Vor der Niedersachsenwahl stand fest: Fliegt die FDP aus dem Landtag oder retten sich die Liberalen nur knapp über die 5-Prozent-Hürde, ist Parteichef Philipp Rösler weg. Doch trotz einem Spitzenergebnis von fast 10 Prozent hat Rösler seinen Rücktritt angeboten. Jetzt macht er doch weiter. Das Gerangel an der Spitze zeigt, in welchem Zustand sich die FDP befindet.
Normalerweise wird parteiintern nach einem Rekordergebnis nicht über den Vorsitzenden gestritten. Doch schon die Nachwahlbefragungen zeigten, dass vor allem CDU-Wähler die FDP in den Landtag gehievt hatten. Vor allem die Grünen ätzten über die inhaltsleere Luftballonpartei FDP.
Rösler musste einsehen, dass ihn die Leihstimmen nicht retten, zumal es für Schwarz-Gelb am Ende nicht gereicht hat und es im Bundesrat zu einer schmerzhaften Verschiebung kommen wird. Mit Blick auf die Bundestagswahl im Herbst könnte das gute Ergebnis den Liberalen sogar eher schaden: Diesen Fehler wird die CDU kein zweites Mal machen.
Deshalb wollte Rösler auf dem Chefsessel Platz für Rainer Brüderle machen. So hatten sich das viele Liberale in der Dauerkrise gewünscht. Der Fraktionschef hatte selbst erstmals kurz vor der Landtagswahl den Dolch im Gewand aufblitzen lassen, als er sich dafür aussprach, den Parteitag vorzuziehen.

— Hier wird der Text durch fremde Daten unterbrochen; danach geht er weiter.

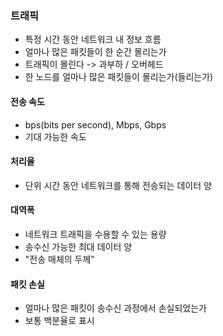 
### 트래픽
- 특정 시간 동안 네트워크 내 정보 흐름
- 얼마나 많은 패킷들이 한 순간 몰리는가
- 트래픽이 몰린다 -> 과부하 / 오버헤드
- 한 노드를 얼마나 많은 패킷들이 몰리는가(들리는가)

#### 전송 속도
- bps(bits per second), Mbps, Gbps
- 기대 가능한 속도
#### 처리율
- 단위 시간 동안 네트워크를 통해 전송되는 데이터 양
#### 대역폭
- 네트워크 트래픽을 수용할 수 있는 용량
- 송수신 가능한 최대 데이터 양
- "전송 매체의 두께"
#### 패킷 손실
- 얼마나 많은 패킷이 송수신 과정에서 손실되었는가
- 보통 백분율로 표시
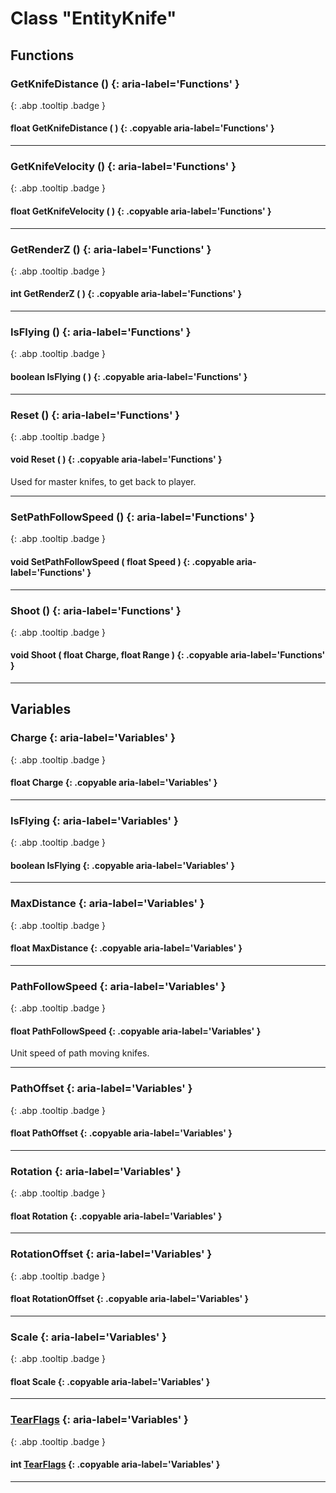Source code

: # Class "EntityKnife"
## Functions
### GetKnifeDistance () {: aria-label='Functions' }
[ ](#){: .abp .tooltip .badge }
#### float GetKnifeDistance ( ) {: .copyable aria-label='Functions' }

___ 
### GetKnifeVelocity () {: aria-label='Functions' }
[ ](#){: .abp .tooltip .badge }
#### float GetKnifeVelocity ( ) {: .copyable aria-label='Functions' }

___ 
### GetRenderZ () {: aria-label='Functions' }
[ ](#){: .abp .tooltip .badge }
#### int GetRenderZ ( ) {: .copyable aria-label='Functions' }

___ 
### IsFlying () {: aria-label='Functions' }
[ ](#){: .abp .tooltip .badge }
#### boolean IsFlying ( ) {: .copyable aria-label='Functions' }

___ 
### Reset () {: aria-label='Functions' }
[ ](#){: .abp .tooltip .badge }
#### void Reset ( ) {: .copyable aria-label='Functions' }
Used for master knifes, to get back to player. 
___ 
### SetPathFollowSpeed () {: aria-label='Functions' }
[ ](#){: .abp .tooltip .badge }
#### void SetPathFollowSpeed ( float Speed ) {: .copyable aria-label='Functions' }

___ 
### Shoot () {: aria-label='Functions' }
[ ](#){: .abp .tooltip .badge }
#### void Shoot ( float Charge, float Range ) {: .copyable aria-label='Functions' }

___ 
## Variables
### Charge {: aria-label='Variables' }
[ ](#){: .abp .tooltip .badge }
#### float Charge  {: .copyable aria-label='Variables' }

___ 
### IsFlying {: aria-label='Variables' }
[ ](#){: .abp .tooltip .badge }
#### boolean IsFlying  {: .copyable aria-label='Variables' }

___ 
### MaxDistance {: aria-label='Variables' }
[ ](#){: .abp .tooltip .badge }
#### float MaxDistance  {: .copyable aria-label='Variables' }

___ 
### PathFollowSpeed {: aria-label='Variables' }
[ ](#){: .abp .tooltip .badge }
#### float PathFollowSpeed  {: .copyable aria-label='Variables' }
Unit speed of path moving knifes. 
___ 
### PathOffset {: aria-label='Variables' }
[ ](#){: .abp .tooltip .badge }
#### float PathOffset  {: .copyable aria-label='Variables' }

___ 
### Rotation {: aria-label='Variables' }
[ ](#){: .abp .tooltip .badge }
#### float Rotation  {: .copyable aria-label='Variables' }

___ 
### RotationOffset {: aria-label='Variables' }
[ ](#){: .abp .tooltip .badge }
#### float RotationOffset  {: .copyable aria-label='Variables' }

___ 
### Scale {: aria-label='Variables' }
[ ](#){: .abp .tooltip .badge }
#### float Scale  {: .copyable aria-label='Variables' }

___ 
### [TearFlags](../enums/TearFlags) {: aria-label='Variables' }
[ ](#){: .abp .tooltip .badge }
#### int [TearFlags](../enums/TearFlags)  {: .copyable aria-label='Variables' }

___ 
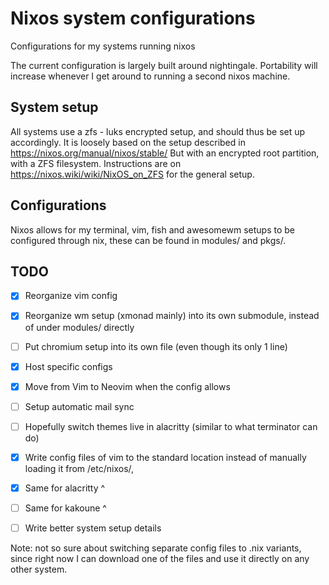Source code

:Nixos system configurations
==========================

Configurations for my systems running nixos

The current configuration is largely built around nightingale.
Portability will increase whenever I get around to running a second nixos machine.

System setup
--------------------------
All systems use a zfs - luks encrypted setup, and should thus be set up accordingly. 
It is loosely based on the setup described in https://nixos.org/manual/nixos/stable/
But with an encrypted root partition, with a ZFS filesystem.
Instructions are on https://nixos.wiki/wiki/NixOS_on_ZFS for the general setup.

Configurations
--------------------------
Nixos allows for my terminal, vim, fish and awesomewm setups to be configured through nix, these can be found in modules/ and pkgs/.

TODO
--------------------------
- [X] Reorganize vim config
- [X] Reorganize wm setup (xmonad mainly) into its own submodule, instead of under modules/ directly
- [ ] Put chromium setup into its own file (even though its only 1 line)
- [X] Host specific configs
- [X] Move from Vim to Neovim when the config allows
- [ ] Setup automatic mail sync 
- [ ] Hopefully switch themes live in alacritty (similar to what terminator can do) 
- [X] Write config files of vim to the standard location instead of manually loading it from /etc/nixos/, 
- [X] Same for alacritty ^ 
- [ ] Same for kakoune ^ 

- [ ] Write better system setup details


Note: not so sure about switching separate config files to .nix variants, since right now I can download one of the files and use it directly on any other system.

Die beiden haben sich jetzt darauf verständigt, dass Brüderle die Partei in den Bundestagswahlkampf führen soll.
Aber hilft das der FDP? Brüderle wurde vor nicht einmal zwei Jahren abgesägt, als die Liberalen unter seiner Führung in Rheinland-Pfalz aus dem Landtag geflogen waren. Im Mai 2011 musste er den Posten als Bundeswirtschaftsminister räumen, weil Rösler als neuer Parteichef nicht Bundesgesundheitsminister bleiben wollte. Brüderle wurde mit dem Fraktionsvorsitz vertröstet.
Und jetzt ist er der neue Hoffnungsträger der FDP? Vielleicht soll er aber auch nur das Ergebnis der Bundestagswahl im Herbst abfangen. Die FDP könnte sich mittelfristig mit Christian Lindner wieder einmal neu aufstellen.
Entmutigend an diesem Führungschaos ist aber vor allem der Blick auf die Bundesregierung: Rösler wird Wirtschaftsminister bleiben. Sein Vorgänger an der Parteispitze, Guido Westerwelle, ist ebenfalls noch immer Außenminister. Damit hat Bundeskanzlerin Angela Merkel (CDU) bald zwei Minister in ihrem Kabinett, denen die eigene Partei zwar nicht mehr die Führung, aber trotzdem die Leitung von Schlüsselressorts zutraut.